### [Your assignment]
Please copy all of the entries exactly, but drop every picture.

----- Available data -----

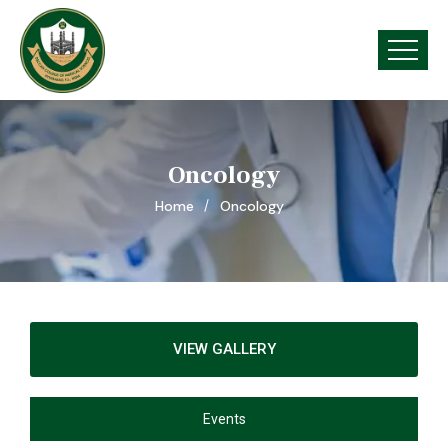
Oncology
Home
Oncology
VIEW GALLERY
Events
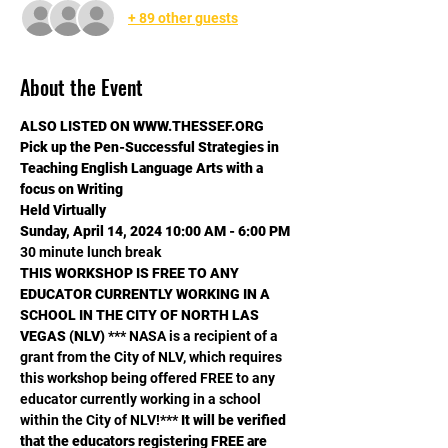
+ 89 other guests
About the Event
ALSO LISTED ON WWW.THESSEF.ORG
Pick up the Pen-Successful Strategies in 
Teaching English Language Arts with a 
focus on Writing
Held Virtually
​Sunday, April 14, 2024 10:00 AM - 6:00 PM
30 minute lunch break
THIS WORKSHOP IS FREE TO ANY 
EDUCATOR CURRENTLY WORKING IN A 
SCHOOL IN THE CITY OF NORTH LAS 
VEGAS (NLV) 
*** NASA is a recipient of a 
grant from the City of NLV, which requires 
this workshop being offered FREE to any 
educator currently working in a school 
within the City of NLV!*** 
It will be verified 
that the educators registering FREE are 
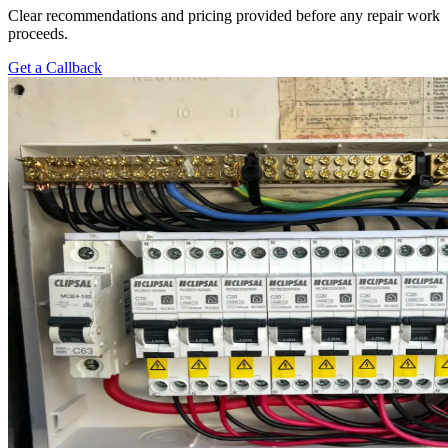
Clear recommendations and pricing provided before any repair work
proceeds.
Get a Callback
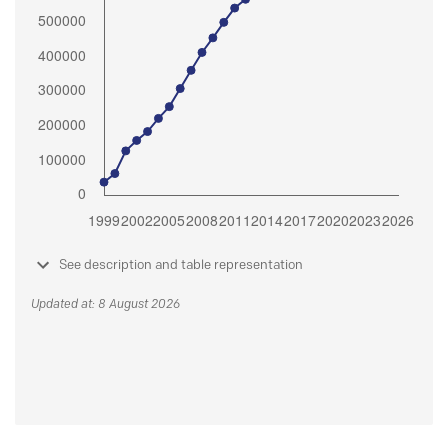
See description and table representation
Updated at: 8 August 2026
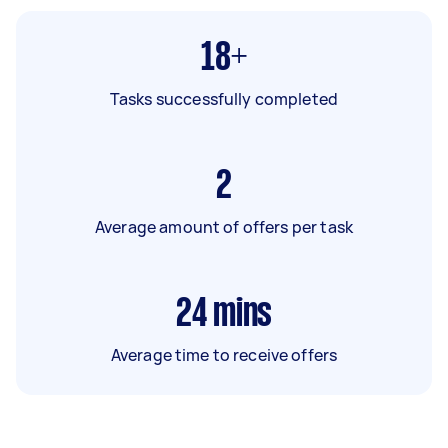
18+
Tasks successfully completed
2
Average amount of offers per task
24
mins
Average time to receive offers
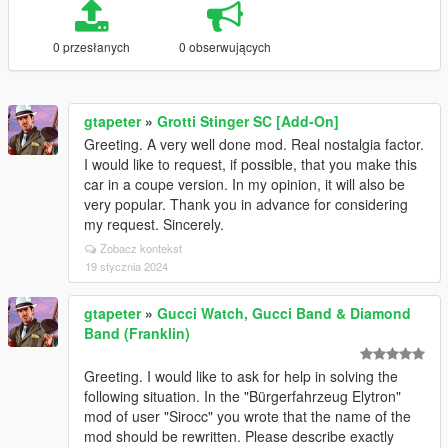
0 przesłanych
0 obserwujących
gtapeter
»
Grotti Stinger SC [Add-On]
Greeting. A very well done mod. Real nostalgia factor.
I would like to request, if possible, that you make this
car in a coupe version. In my opinion, it will also be
very popular. Thank you in advance for considering
my request. Sincerely.
Zobacz kontekst
19 stycznia 2024
gtapeter
»
Gucci Watch, Gucci Band & Diamond
Band (Franklin)
Greeting. I would like to ask for help in solving the
following situation. In the "Bürgerfahrzeug Elytron"
mod of user "Sirocc" you wrote that the name of the
mod should be rewritten. Please describe exactly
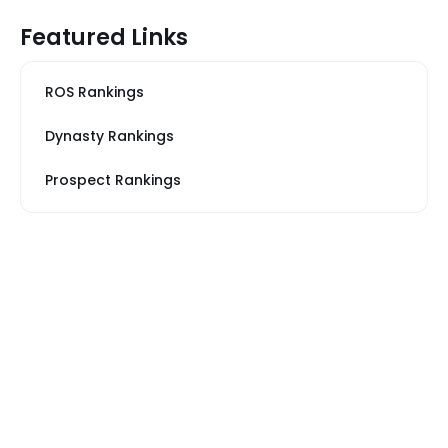
Featured Links
ROS Rankings
Dynasty Rankings
Prospect Rankings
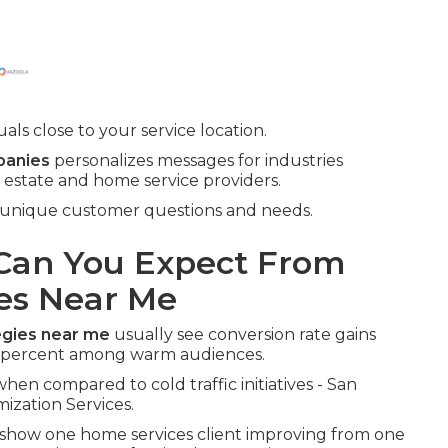
ls close to your service location.
panies
personalizes messages for industries
l estate and home service providers.
s unique customer questions and needs.
an You Expect From
es Near Me
egies near me
usually see conversion rate gains
d percent among warm audiences.
hen compared to cold traffic initiatives - San
ization Services.
show one home services client improving from one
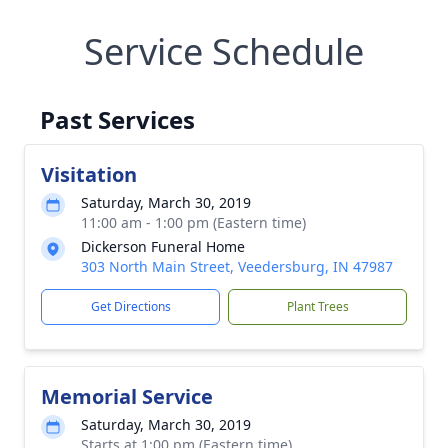
Service Schedule
Past Services
Visitation
Saturday, March 30, 2019
11:00 am - 1:00 pm (Eastern time)
Dickerson Funeral Home
303 North Main Street, Veedersburg, IN 47987
Get Directions
Plant Trees
Memorial Service
Saturday, March 30, 2019
Starts at 1:00 pm (Eastern time)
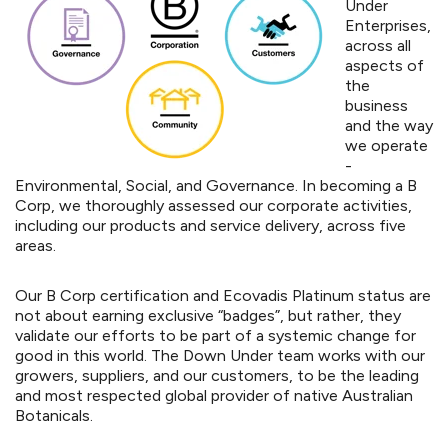
Under
Enterprises,
across all
aspects of
the
business
and the way
we operate
-
Environmental, Social, and Governance. In becoming a B
Corp, we thoroughly assessed our corporate activities,
including our products and service delivery, across five
areas.
Our B Corp certification and Ecovadis Platinum status are
not about earning exclusive “badges”, but rather, they
validate our efforts to be part of a systemic change for
good in this world. The Down Under team works with our
growers, suppliers, and our customers, to be the leading
and most respected global provider of native Australian
Botanicals.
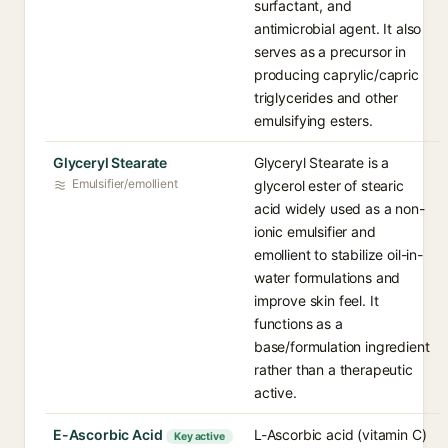
surfactant, and
antimicrobial agent. It also
serves as a precursor in
producing caprylic/capric
triglycerides and other
emulsifying esters.
Glyceryl Stearate
Glyceryl Stearate is a
Emulsifier/emollient
glycerol ester of stearic
acid widely used as a non-
ionic emulsifier and
emollient to stabilize oil-in-
water formulations and
improve skin feel. It
functions as a
base/formulation ingredient
rather than a therapeutic
active.
E-Ascorbic Acid
L-Ascorbic acid (vitamin C)
Key active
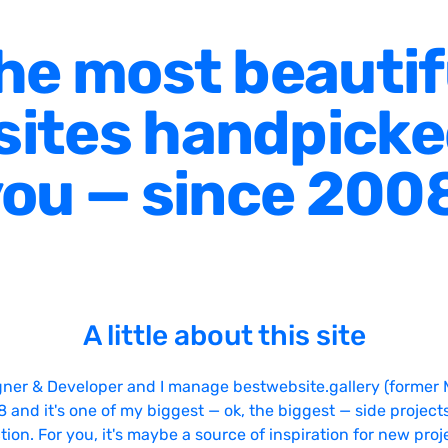
he most beautif
ites handpicke
ou — since 200
A little about this site
gner & Developer and I manage bestwebsite.gallery (former 
08 and it's one of my biggest — ok, the biggest — side projects
tion. For you, it's maybe a source of inspiration for new proj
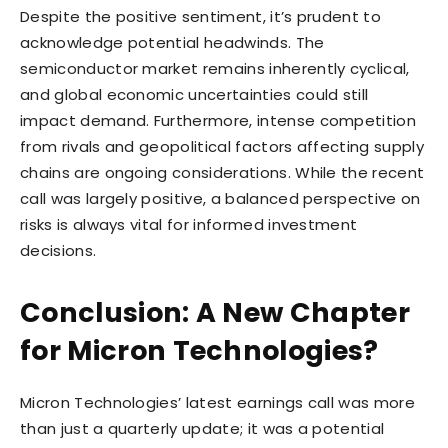
Despite the positive sentiment, it’s prudent to
acknowledge potential headwinds. The
semiconductor market remains inherently cyclical,
and global economic uncertainties could still
impact demand. Furthermore, intense competition
from rivals and geopolitical factors affecting supply
chains are ongoing considerations. While the recent
call was largely positive, a balanced perspective on
risks is always vital for informed investment
decisions.
Conclusion: A New Chapter
for Micron Technologies?
Micron Technologies’ latest earnings call was more
than just a quarterly update; it was a potential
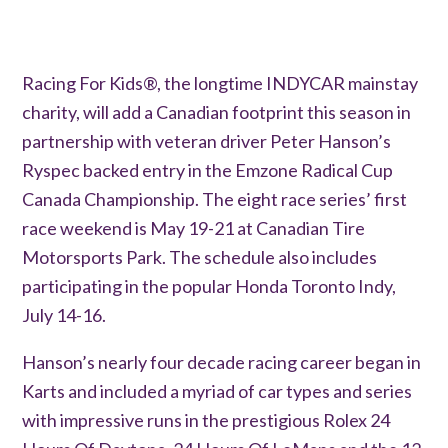
Racing For Kids®, the longtime INDYCAR mainstay
charity, will add a Canadian footprint this season in
partnership with veteran driver Peter Hanson’s
Ryspec backed entry in the Emzone Radical Cup
Canada Championship. The eight race series’ first
race weekend is May 19-21 at Canadian Tire
Motorsports Park. The schedule also includes
participating in the popular Honda Toronto Indy,
July 14-16.
Hanson’s nearly four decade racing career began in
Karts and included a myriad of car types and series
with impressive runs in the prestigious Rolex 24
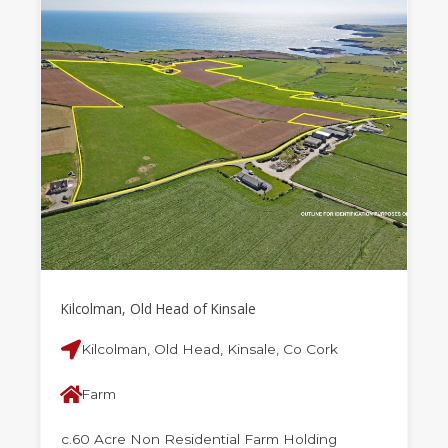
Kilcolman, Old Head of Kinsale
Kilcolman, Old Head, Kinsale, Co Cork
Farm
c.60 Acre Non Residential Farm Holding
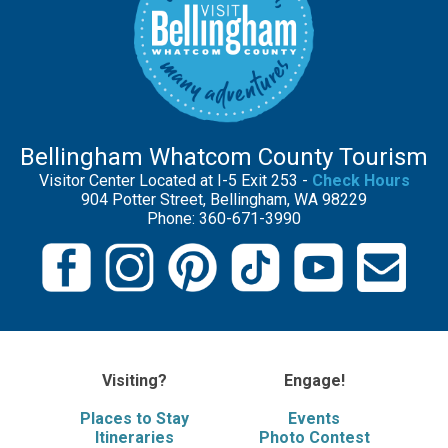
Bellingham Whatcom County Tourism
Visitor Center Located at I-5 Exit 253 -
Check Hours
904 Potter Street, Bellingham, WA 98229
Phone: 360-671-3990
Visiting?
Engage!
Places to Stay
Events
Itineraries
Photo Contest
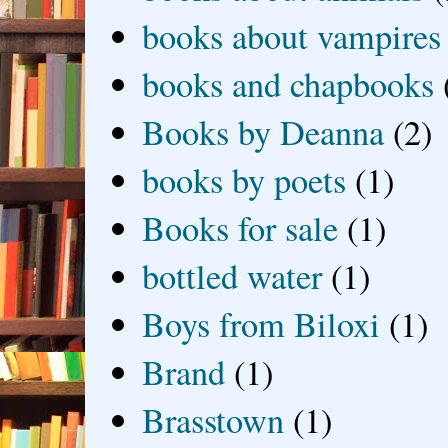
books about vampires
books and chapbooks
Books by Deanna
(2)
books by poets
(1)
Books for sale
(1)
bottled water
(1)
Boys from Biloxi
(1)
Brand
(1)
Brasstown
(1)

-----

### [Written solution]
Oncology
Home
Oncology
VIEW GALLERY
Events
+ 89 other guests
About the Event
ALSO LISTED ON WWW.THESSEF.ORG
Pick up the Pen-Successful Strategies in 
Teaching English Language Arts with a 
focus on Writing
Held Virtually
​Sunday, April 14, 2024 10:00 AM - 6:00 PM
30 minute lunch break
THIS WORKSHOP IS FREE TO ANY 
EDUCATOR CURRENTLY WORKING IN A 
SCHOOL IN THE CITY OF NORTH LAS 
VEGAS (NLV) 
*** NASA is a recipient of a 
grant from the City of NLV, which requires 
this workshop being offered FREE to any 
educator currently working in a school 
within the City of NLV!*** 
It will be verified 
that the educators registering FREE are 
Clear recommendations and pricing provided before any repair work
proceeds.
Get a Callback
See description and table representation
Updated at: 8 August 2026
18+
Tasks successfully completed
2
Average amount of offers per task
24
mins
Average time to receive offers
0 przesłanych
0 obserwujących
gtapeter
»
Grotti Stinger SC [Add-On]
Greeting. A very well done mod. Real nostalgia factor.
I would like to request, if possible, that you make this
car in a coupe version. In my opinion, it will also be
very popular. Thank you in advance for considering
my request. Sincerely.
Zobacz kontekst
19 stycznia 2024
gtapeter
»
Gucci Watch, Gucci Band & Diamond
Band (Franklin)
Greeting. I would like to ask for help in solving the
following situation. In the "Bürgerfahrzeug Elytron"
mod of user "Sirocc" you wrote that the name of the
mod should be rewritten. Please describe exactly
Featured Links
ROS Rankings
Dynasty Rankings
Prospect Rankings
ls close to your service location.
panies
personalizes messages for industries
l estate and home service providers.
s unique customer questions and needs.
an You Expect From
es Near Me
egies near me
usually see conversion rate gains
d percent among warm audiences.
hen compared to cold traffic initiatives - San
ization Services.
show one home services client improving from one
Service Schedule
Past Services
Visitation
Saturday, March 30, 2019
11:00 am - 1:00 pm (Eastern time)
Dickerson Funeral Home
303 North Main Street, Veedersburg, IN 47987
Get Directions
Plant Trees
Memorial Service
Saturday, March 30, 2019
Starts at 1:00 pm (Eastern time)
Under
Enterprises,
across all
aspects of
the
business
and the way
we operate
-
Environmental, Social, and Governance. In becoming a B
Corp, we thoroughly assessed our corporate activities,
including our products and service delivery, across five
areas.
Our B Corp certification and Ecovadis Platinum status are
not about earning exclusive “badges”, but rather, they
validate our efforts to be part of a systemic change for
good in this world. The Down Under team works with our
growers, suppliers, and our customers, to be the leading
and most respected global provider of native Australian
Botanicals.
surfactant, and
antimicrobial agent. It also
serves as a precursor in
producing caprylic/capric
triglycerides and other
emulsifying esters.
Glyceryl Stearate
Glyceryl Stearate is a
Emulsifier/emollient
glycerol ester of stearic
acid widely used as a non-
ionic emulsifier and
emollient to stabilize oil-in-
water formulations and
improve skin feel. It
functions as a
base/formulation ingredient
rather than a therapeutic
active.
E-Ascorbic Acid
L-Ascorbic acid (vitamin C)
Key active
he most beautif
ites handpicke
ou — since 200
A little about this site
gner & Developer and I manage bestwebsite.gallery (former 
08 and it's one of my biggest — ok, the biggest — side projects
tion. For you, it's maybe a source of inspiration for new proj
Despite the positive sentiment, it’s prudent to
acknowledge potential headwinds. The
semiconductor market remains inherently cyclical,
and global economic uncertainties could still
impact demand. Furthermore, intense competition
from rivals and geopolitical factors affecting supply
chains are ongoing considerations. While the recent
call was largely positive, a balanced perspective on
risks is always vital for informed investment
decisions.
Conclusion: A New Chapter
for Micron Technologies?
Micron Technologies’ latest earnings call was more
than just a quarterly update; it was a potential
Racing For Kids®, the longtime INDYCAR mainstay
charity, will add a Canadian footprint this season in
partnership with veteran driver Peter Hanson’s
Ryspec backed entry in the Emzone Radical Cup
Canada Championship. The eight race series’ first
race weekend is May 19-21 at Canadian Tire
Motorsports Park. The schedule also includes
participating in the popular Honda Toronto Indy,
July 14-16.
Hanson’s nearly four decade racing career began in
Karts and included a myriad of car types and series
with impressive runs in the prestigious Rolex 24
Kilcolman, Old Head of Kinsale
Kilcolman, Old Head, Kinsale, Co Cork
Farm
c.60 Acre Non Residential Farm Holding
Bellingham Whatcom County Tourism
Visitor Center Located at I-5 Exit 253 -
Check Hours
904 Potter Street, Bellingham, WA 98229
Phone: 360-671-3990
Visiting?
Engage!
Places to Stay
Events
Itineraries
Photo Contest
books about vampires
books and chapbooks
Books by Deanna
(2)
books by poets
(1)
Books for sale
(1)
bottled water
(1)
Boys from Biloxi
(1)
Brand
(1)
Brasstown
(1)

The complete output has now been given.